**Exercise details**
Match the string "back" against each line below, and copy every line that matches.
Top of Source material
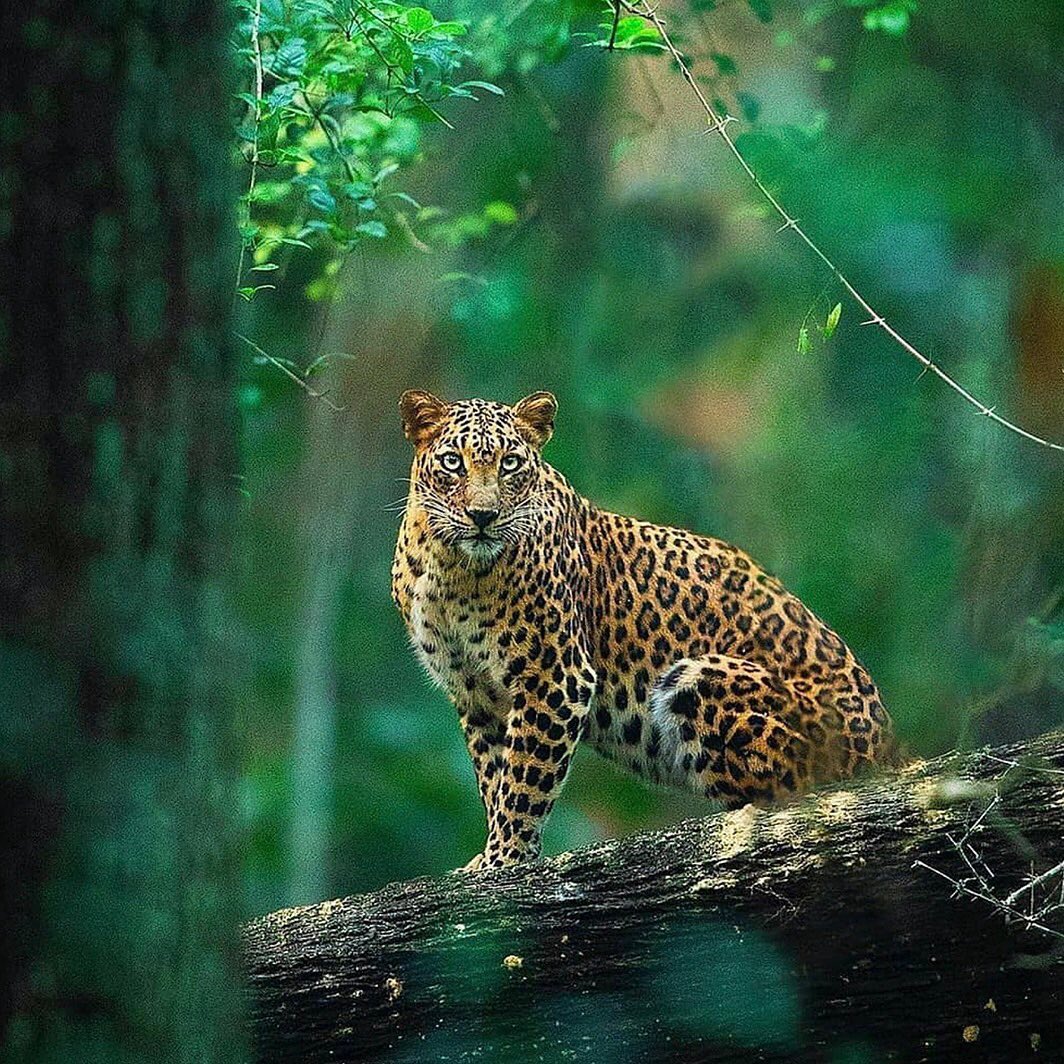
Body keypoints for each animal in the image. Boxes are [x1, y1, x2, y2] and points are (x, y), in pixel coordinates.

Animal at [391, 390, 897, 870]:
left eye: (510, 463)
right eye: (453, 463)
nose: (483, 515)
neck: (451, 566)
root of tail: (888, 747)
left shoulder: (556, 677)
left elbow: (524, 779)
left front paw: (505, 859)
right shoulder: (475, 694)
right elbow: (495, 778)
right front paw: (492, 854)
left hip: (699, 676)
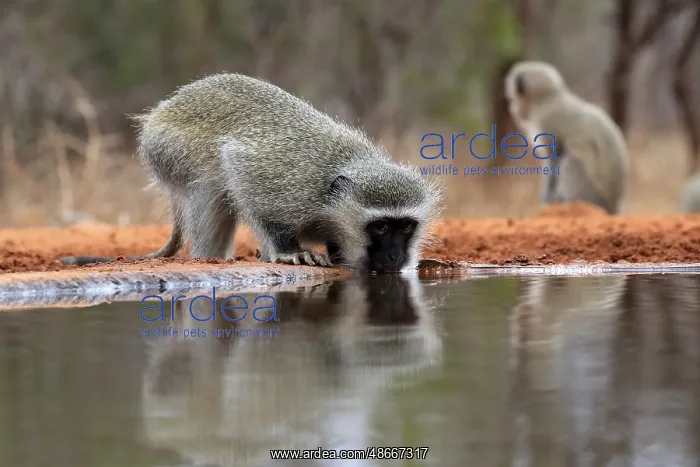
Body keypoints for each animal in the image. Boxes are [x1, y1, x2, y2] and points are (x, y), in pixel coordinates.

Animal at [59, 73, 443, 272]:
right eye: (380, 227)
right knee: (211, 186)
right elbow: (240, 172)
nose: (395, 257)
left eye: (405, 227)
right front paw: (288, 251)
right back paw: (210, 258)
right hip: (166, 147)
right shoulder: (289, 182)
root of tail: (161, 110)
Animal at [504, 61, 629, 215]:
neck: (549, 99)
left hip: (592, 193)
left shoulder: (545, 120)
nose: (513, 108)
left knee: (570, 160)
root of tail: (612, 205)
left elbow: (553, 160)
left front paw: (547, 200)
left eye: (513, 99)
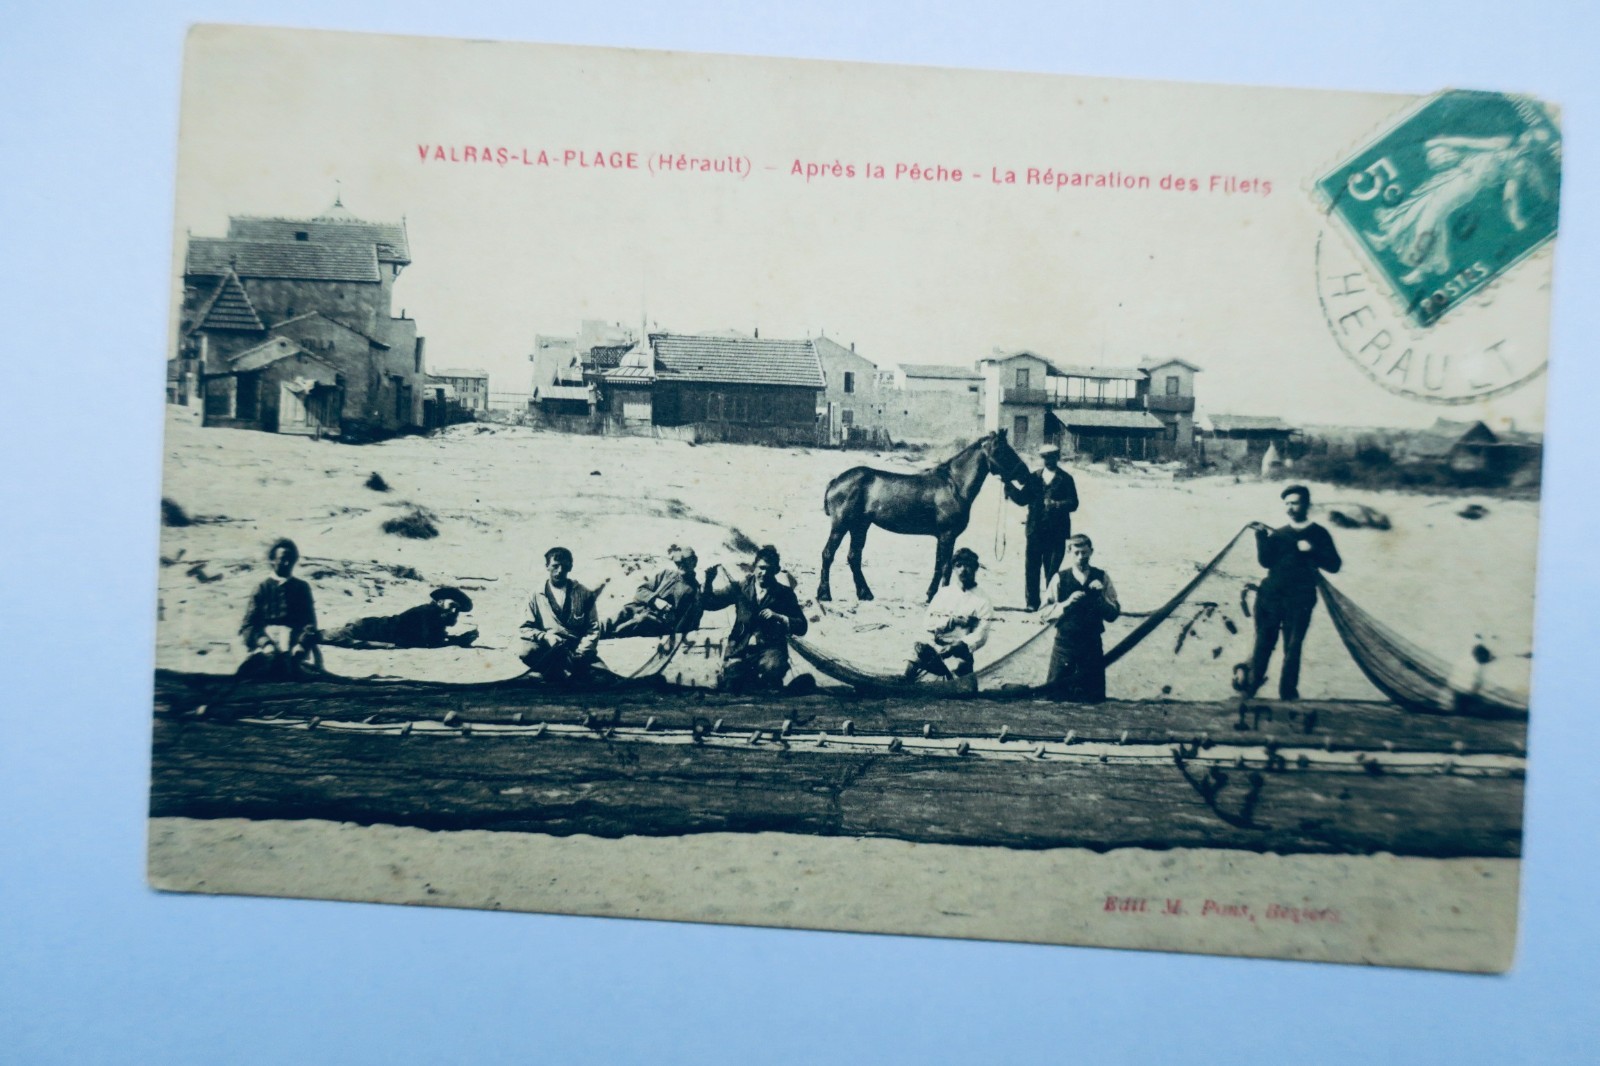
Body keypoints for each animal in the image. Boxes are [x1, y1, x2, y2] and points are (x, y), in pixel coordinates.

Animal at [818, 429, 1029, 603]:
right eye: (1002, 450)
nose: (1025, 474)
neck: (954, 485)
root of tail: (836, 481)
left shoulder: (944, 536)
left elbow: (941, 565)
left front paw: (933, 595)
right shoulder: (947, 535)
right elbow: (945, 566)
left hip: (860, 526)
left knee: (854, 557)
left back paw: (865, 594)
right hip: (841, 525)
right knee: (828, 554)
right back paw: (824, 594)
Bottom of Source material
**Answer box**
right back paw: (210, 258)
left back paw: (865, 594)
right back paw: (824, 594)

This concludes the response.